The Giants defeated the Vikings in Minnesota in an NFC Wild Card Game, 31-24, for their first postseason victory since Super Bowl XLVI 11 years ago.
The Daboll difference was evident early in the season. The Giants had not won their season opener since 2016 and beginning that season through 2021 never won more than two of their first five games. In 2020 and 2021, they started 0-5 and then 0-3. But in their first game under Daboll, the Giants overcame a 13-0 halftime deficit to defeat the Titans in Tennessee, 21-20, on a touchdown and, after Daboll's gutsy decision, Saquon Barkley's two-point conversion reception with 1:06 remaining.
Daboll became the first Giants coach to win his debut with the team since Ben McAdoo in 2016. He was the first Giants coach to win five of his first six games since Reeves in 1993, and his 6-1 start was the best for a coach in his first Giants season since LeRoy Andrews was 6-0-1 in 1929.
In the first five weeks of the season, the Giants defeated Tennessee and Green Bay, the 2021 No. 1 playoff seeds in their respective conferences.
Daboll is the fifth coach in Giants history to lead the team to the playoffs in his debut season, joining Sherman (1961), Reeves (1993), Fassel (1997) and McAdoo (2016). Rookie coach Earl Potteiger led the Giants to the 1927 NFL championship in the era before playoffs.
Daboll was one of three first-year head coaches to lead his team to the postseason in 2022, joining Minnesota's Kevin O'Connell and Miami's Mike McDaniel. Daboll was the only one of the three to advance to the divisional round, and he did so with a Giants victory against O'Connell's Vikings.
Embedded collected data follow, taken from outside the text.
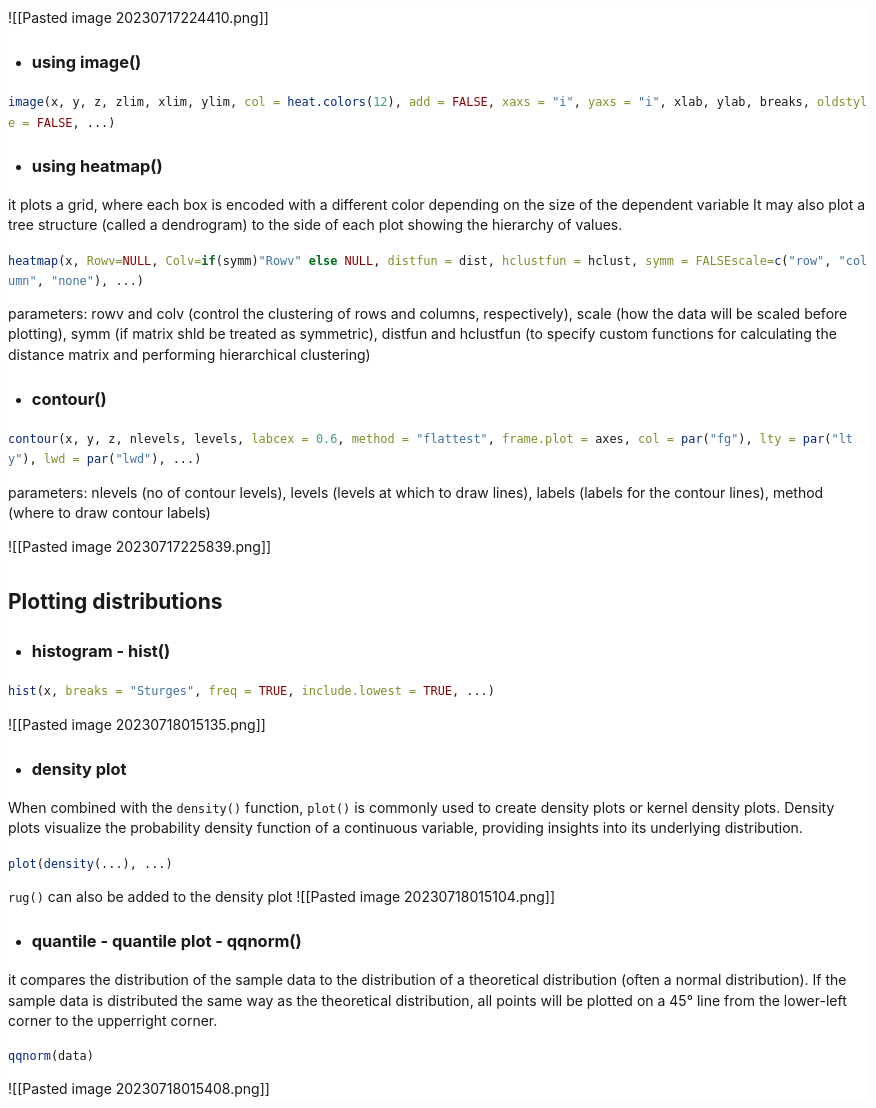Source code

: ![[Pasted image 20230717224410.png]]

- ### using image()
```R
image(x, y, z, zlim, xlim, ylim, col = heat.colors(12), add = FALSE, xaxs = "i", yaxs = "i", xlab, ylab, breaks, oldstyle = FALSE, ...)
```

- ### using heatmap()
it plots a grid, where each box is encoded with a different color depending on the size of the dependent variable
It may also plot a tree structure (called a dendrogram) to the side of each plot showing the hierarchy of values. 
```R
heatmap(x, Rowv=NULL, Colv=if(symm)"Rowv" else NULL, distfun = dist, hclustfun = hclust, symm = FALSEscale=c("row", "column", "none"), ...)
```
parameters: rowv and colv (control the clustering of rows and columns, respectively), scale (how the data will be scaled before plotting), symm (if matrix shld be treated as symmetric), distfun and hclustfun (to specify custom functions for calculating the distance matrix and performing hierarchical clustering)

- ### contour()
```R
contour(x, y, z, nlevels, levels, labcex = 0.6, method = "flattest", frame.plot = axes, col = par("fg"), lty = par("lty"), lwd = par("lwd"), ...)
```
parameters: nlevels (no of contour levels), levels (levels at which to draw lines), labels (labels for the contour lines), method (where to draw contour labels)

![[Pasted image 20230717225839.png]]

## Plotting distributions

- ### histogram - hist()
```R
hist(x, breaks = "Sturges", freq = TRUE, include.lowest = TRUE, ...)
```
![[Pasted image 20230718015135.png]]

- ### density plot
When combined with the `density()` function, `plot()` is commonly used to create density plots or kernel density plots. Density plots visualize the probability density function of a continuous variable, providing insights into its underlying distribution.
```R
plot(density(...), ...)
```
`rug()` can also be added to the density plot
![[Pasted image 20230718015104.png]]

- ### quantile - quantile plot - **qqnorm()**
it compares the distribution of the sample data to the distribution of a theoretical distribution (often a normal distribution).
If the sample data is distributed the same way as the theoretical distribution, all points will be plotted on a 45° line from the lower-left corner to the upperright corner.
```R
qqnorm(data)
```
![[Pasted image 20230718015408.png]]
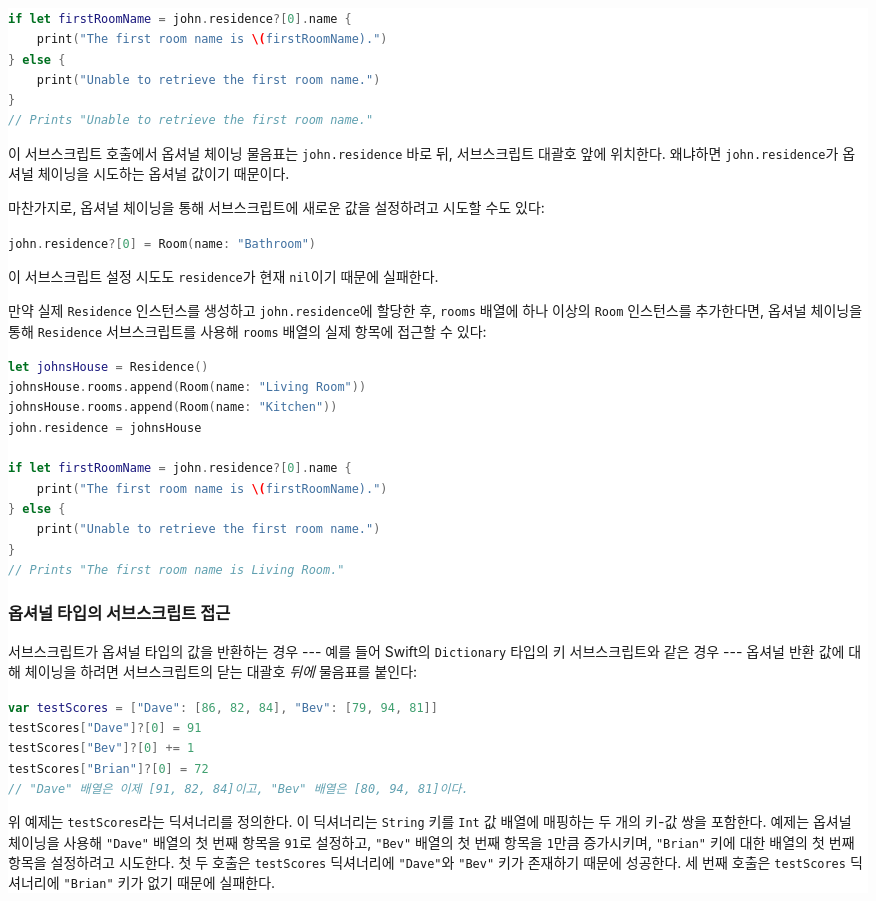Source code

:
 ```swift
if let firstRoomName = john.residence?[0].name {
    print("The first room name is \(firstRoomName).")
} else {
    print("Unable to retrieve the first room name.")
}
// Prints "Unable to retrieve the first room name."
```



이 서브스크립트 호출에서 옵셔널 체이닝 물음표는 `john.residence` 바로 뒤, 서브스크립트 대괄호 앞에 위치한다. 왜냐하면 `john.residence`가 옵셔널 체이닝을 시도하는 옵셔널 값이기 때문이다.

마찬가지로, 옵셔널 체이닝을 통해 서브스크립트에 새로운 값을 설정하려고 시도할 수도 있다:

```swift
john.residence?[0] = Room(name: "Bathroom")
```



이 서브스크립트 설정 시도도 `residence`가 현재 `nil`이기 때문에 실패한다.

만약 실제 `Residence` 인스턴스를 생성하고 `john.residence`에 할당한 후, `rooms` 배열에 하나 이상의 `Room` 인스턴스를 추가한다면, 옵셔널 체이닝을 통해 `Residence` 서브스크립트를 사용해 `rooms` 배열의 실제 항목에 접근할 수 있다:

```swift
let johnsHouse = Residence()
johnsHouse.rooms.append(Room(name: "Living Room"))
johnsHouse.rooms.append(Room(name: "Kitchen"))
john.residence = johnsHouse

if let firstRoomName = john.residence?[0].name {
    print("The first room name is \(firstRoomName).")
} else {
    print("Unable to retrieve the first room name.")
}
// Prints "The first room name is Living Room."
```




### 옵셔널 타입의 서브스크립트 접근

서브스크립트가 옵셔널 타입의 값을 반환하는 경우 ---
예를 들어 Swift의 `Dictionary` 타입의 키 서브스크립트와 같은 경우 ---
옵셔널 반환 값에 대해 체이닝을 하려면 서브스크립트의 닫는 대괄호 *뒤에* 물음표를 붙인다:

```swift
var testScores = ["Dave": [86, 82, 84], "Bev": [79, 94, 81]]
testScores["Dave"]?[0] = 91
testScores["Bev"]?[0] += 1
testScores["Brian"]?[0] = 72
// "Dave" 배열은 이제 [91, 82, 84]이고, "Bev" 배열은 [80, 94, 81]이다.
```



위 예제는 `testScores`라는 딕셔너리를 정의한다. 이 딕셔너리는 `String` 키를 `Int` 값 배열에 매핑하는 두 개의 키-값 쌍을 포함한다. 예제는 옵셔널 체이닝을 사용해 `"Dave"` 배열의 첫 번째 항목을 `91`로 설정하고, `"Bev"` 배열의 첫 번째 항목을 `1`만큼 증가시키며, `"Brian"` 키에 대한 배열의 첫 번째 항목을 설정하려고 시도한다. 첫 두 호출은 `testScores` 딕셔너리에 `"Dave"`와 `"Bev"` 키가 존재하기 때문에 성공한다. 세 번째 호출은 `testScores` 딕셔너리에 `"Brian"` 키가 없기 때문에 실패한다.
Daboll was the first Giants coach to win his postseason debut since Reeves in 1993. He joined Jim Lee Howell, Ray Perkins, Parcells and Reeves as Giants coaches who were victorious in their first playoff game.
The Giants' season ended on Jan. 21 with a loss to NFC champion Philadelphia in a divisional playoff game.
Receiving the Coach of the Year award was not the only, or even the greatest, highlight of Daboll's evening. He also had the opportunity to re-connect with Buffalo safety Damar Hamlin, who has made a remarkable recovery since suffering cardiac arrest during a game in Cincinnati on Jan. 2. Hamlin delivered an emotional speech at NFL Honors with the medical staffs of the Bills and Bengals and physicians and nurses from the University of Cincinnati Medical Center standing behind him.
Daboll and Hamlin worked together in Buffalo in 2021.
"I just talked to him," Daboll said after taking the stage for his news conference. "I said, 'Hey man. Love you, buddy. So proud of you. And glad you're doing okay.'
"I thank God every day that he's supposedly healed. To come through something like that, tremendous young man. And he's come back here to talk to y'all, and I got to see him here in the back. So, that was a special moment."